“Il progetto Ecopol, che prevede la trasformazione del deposito rifiuti di via Amendola a Concadirame in un impianto di trattamento ad alte temperature per fanghi contenenti rifiuti speciali e sostanze tossiche, è una scelta sbagliata per il nostro territorio”.
Lo afferma Francesco Gennaro, segretario del Circolo del Partito Democratico di Rovigo, esprimendo una netta contrarietà all’insediamento dell’impianto.
“Le preoccupazioni sollevate da associazioni, comitati e cittadini sono fondate e tutt’altro che ideologiche – sottolinea Gennaro –. Parliamo di emissioni in atmosfera legate a processi ad alte temperature, di incremento del traffico pesante per il trasporto dei fanghi, di gestione di rifiuti speciali e sostanze pericolose. Anche con le migliori tecnologie, il rischio zero non esiste”.
L’impianto sorgerebbe in un’area agricola sensibile, con coltivazioni orticole di pregio, e il suo impatto non riguarderebbe solo Concadirame e Roverdicrè, ma un territorio ben più ampio. “Nella Pianura Padana – aggiunge – la scarsa circolazione delle masse d’aria per la presenza di catene montuose rende evidente che le emissioni non si fermano ai confini amministrativi. A questo si aggiunge la vicinanza con terreni certificati a marchio di qualità nel Comune di Lusia, un patrimonio da tutelare”.
Gennaro richiama anche il tema della trasparenza: “Su un progetto di questa portata i cittadini hanno diritto a informazioni chiare e complete. La partecipazione non è un ostacolo, ma una garanzia di scelte responsabili”.
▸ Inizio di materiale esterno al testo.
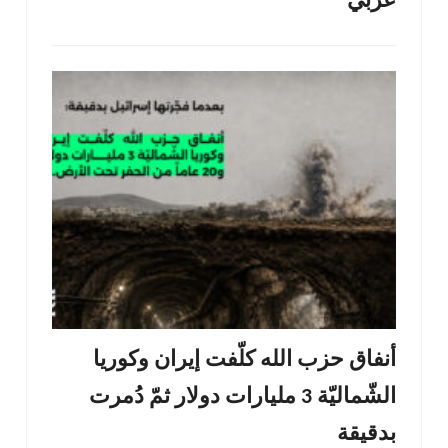
عربي
أنفاق حزب الله كلّفت إيران وكوريا
الشّماليّة 3 مليارات دولار ثمّ دُمرت
بدقيقة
Il quadro generale rende la questione ancora più grave. “La Pianura Padana è l’area più inquinata d’Europa. L’esposizione cronica a PM2,5 e biossido di azoto provoca migliaia di morti premature ogni anno e una perdita media stimata di 2–3 anni di vita. In Italia si contano circa 80.000 decessi annui legati all’inquinamento atmosferico. Nella sola Pianura Padana si stimano 39.000 morti premature all’anno, con il Veneto seconda regione più colpita dopo la Lombardia”.
“Alla luce di questi dati – conclude Francesco Gennaro – essere contrari all’impianto Ecopol non è ideologia, ma responsabilità. Aggiungere nuove emissioni in uno dei territori più inquinati d’Europa è incompatibile con la tutela della salute pubblica. La politica deve essere chiara. La salute non è negoziabile e deve tornare al centro delle scelte”.